BTW, Impala also fails to response when we increase the input data set to 110G/4.4G. Maybe we can run the tests again when Cloudera released a stable version of Impala later.
|Re: [shark-users] Some Performance Results on Shark/Impala/Hive||Matei Zaharia||11/9/12 12:00 AM|
As a first cut, I'd suggest increasing your number of reduce tasks in the join:
This decreases the amount of "scratch space" needed per task to do its join, which is the main reason why Spark/Shark would run out of memory. The disk spilling patch will likely also help.
> To view this discussion on the web visit https://groups.google.com/d/msg/shark-users/-/tYhEBcV3M8AJ.
|Re: [shark-users] Some Performance Results on Shark/Impala/Hive||Reynold Xin||11/9/12 12:12 AM|
Thanks for posting this - it is encouraging! As Matei said, we've already identified some pretty low hanging fruit for performance and will implement them soon.
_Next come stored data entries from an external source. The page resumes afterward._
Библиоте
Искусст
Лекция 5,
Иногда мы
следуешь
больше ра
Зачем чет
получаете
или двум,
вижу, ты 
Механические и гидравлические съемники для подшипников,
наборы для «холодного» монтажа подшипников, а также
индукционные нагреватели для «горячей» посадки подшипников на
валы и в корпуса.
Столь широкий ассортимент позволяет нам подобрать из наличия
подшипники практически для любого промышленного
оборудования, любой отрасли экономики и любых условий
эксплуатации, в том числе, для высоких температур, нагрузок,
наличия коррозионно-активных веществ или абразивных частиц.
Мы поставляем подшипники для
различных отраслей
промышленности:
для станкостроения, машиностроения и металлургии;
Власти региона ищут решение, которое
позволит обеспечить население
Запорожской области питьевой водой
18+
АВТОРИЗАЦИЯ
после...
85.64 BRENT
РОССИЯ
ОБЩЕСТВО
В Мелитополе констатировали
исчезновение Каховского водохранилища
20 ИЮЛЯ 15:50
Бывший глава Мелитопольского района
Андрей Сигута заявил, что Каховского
Out of curiosity, did you set mapred.reduce.tasks when you do the large group by and join? By default it is set to 1 and all data get routed to a single node for group by and join, which would be slow.
AMPLab, UC Berkeley
To view this discussion on the web visit https://groups.google.com/d/msg/shark-users/-/tYhEBcV3M8AJ.
|Re: [shark-users] Some Performance Results on Shark/Impala/Hive||Shane Huang||11/9/12 1:34 AM|
Sure. Actually I described my problem in more detail in my other thread "weird problem of FileNotFoundException".
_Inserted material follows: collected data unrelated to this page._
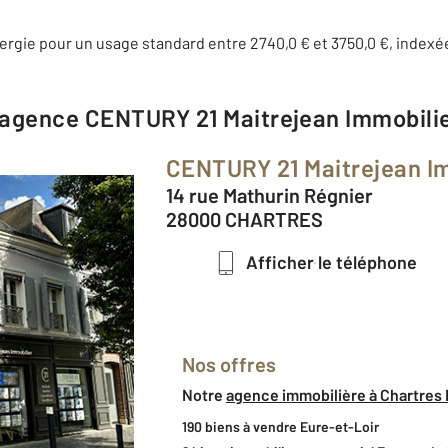
rgie pour un usage standard entre 2740,0 € et 3750,0 €, indexé
l'agence
CENTURY 21 Maitrejean Immobili
CENTURY 21 Maitrejean I
14 rue Mathurin Régnier
28000 CHARTRES
Afficher le téléphone
Nos offres
Notre
agence immobilière à Chartres
190 biens à vendre Eure-et-Loir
I've tried setting mapred.reduce.tasks 240 and 960 and both failed.
Without input caching I use the 240 reducers for all tests.
|Re: [shark-users] Some Performance Results on Shark/Impala/Hive||Henry Robinson||11/9/12 11:24 AM|
Hey all -
Great to see the comparison!
Full disclosure - I work on Impala so I'd like to understand those green bars in particular. Without wanting to hijack the thread, Shane would you mind posting the actual queries that you ran? In particular I'm concerned about join ordering, so if you can tell us in which order you joined the smaller and the larger table that would be very helpful.
|Re: [shark-users] Some Performance Results on Shark/Impala/Hive||Shane Huang||11/11/12 5:24 PM|
I took the groupby and join queries from HiBench/hivebench and simplified them.
You can get latest HiBench from https://github.com/hibench/HiBench-2.1
For Join ordering, it's the small table that comes first in join.
|Re: [shark-users] Some Performance Results on Shark/Impala/Hive||Shane Huang||11/11/12 5:29 PM|
Sorry a mistake about HiBench. The lastest available version can be downloaded at https://github.com/intel-hadoop/HiBench. It's version 2.2
|Re: Some Performance Results on Shark/Impala/Hive||Hobin Yoon||5/17/13 11:55 AM|
It is very interesting! Do you have any update with latest versions?
|Re: Some Performance Results on Shark/Impala/Hive||miket...@googlemail.com||7/15/13 8:27 AM|
Thanks for sharing!
Where can I find more details about the data set and queries?
I would like to run the same queries on ParStream and see the difference our indexing approach makes.